Ali Pacha, de Tepeleni... figure complexe, ambitieux et implacable, qui voulait l’indépendance de son pays, mais aussi sa propre grandeur, chef génial, d’une valeur obstinée, — comme il nous plait de le voir assis sur cette terrasse et contemplant son patrimoine !... L’homme de fer qui brûla et massacra, sans pitié, était donc sensible à cet accent des choses... Les montagnes dénudées qui s’embrasent dans la lumière oblique, l’ascension victorieuse des ombres violettes, et la rivière errante au milieu de son lit, cette intimité et cette rudesse des hautes vallées qui enferment et protègent comme une maison élargie, — ou comme une citadelle bien défendue... — l’endroit qu’il aimait, dit la tradition.

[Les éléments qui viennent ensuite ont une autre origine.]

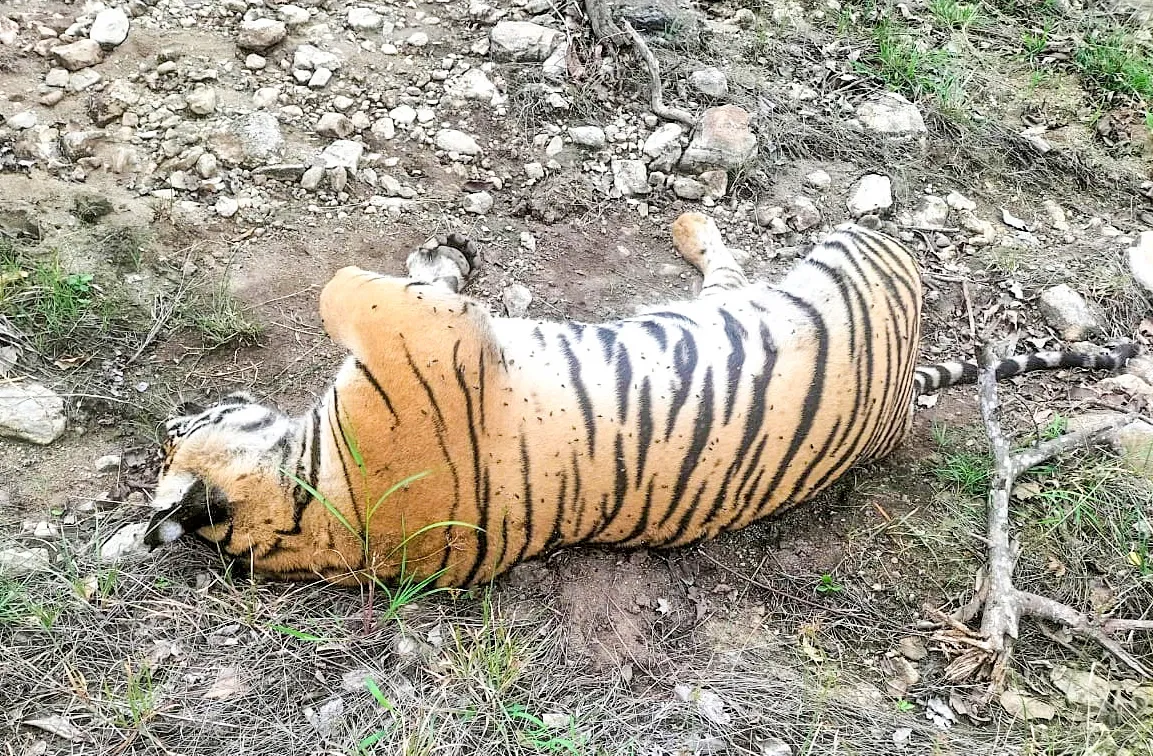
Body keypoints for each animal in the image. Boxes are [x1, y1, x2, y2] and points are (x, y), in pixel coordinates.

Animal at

Tepeleni n’est point abandonné. Quelques habitants sont installés dans des baraques et vivent parmi cette détresse des pierres. Ils ont orné la mairie d’ares de verdure... Où donc ont-ils trouvé ces feuillages ?

Des hommes sont entrés, un à un, noblement, dans la pauvre chambre qu’ils remplissent de leur splendeur : ils portent la fustanelle blanche, la haute ceinture dorée où reluisent les pistolets d’argent, la veste passementée d’or, les guêtres brodées. Ils viennent d’Argyrokastro à notre rencontre. Leurs visages sont énergiques et maigres. La dignité de leur maintien fait de chacun d’eux un chef. Et lorsqu’ils défilent au soleil, dans l’éclat de leur costume blanc et or, on cherche involontairement des yeux les hommes qu’ils commandent. Quelle vision de l’Orient féodal ! Ils nous précèdent sur la route. Les autos dopassent des caravanes sans fin de petits ânes et de chevaux chargés qui vont à l’amble, derrière leur conducteur installé sur un bât. Et leur piétinement soulève une poussière dorée.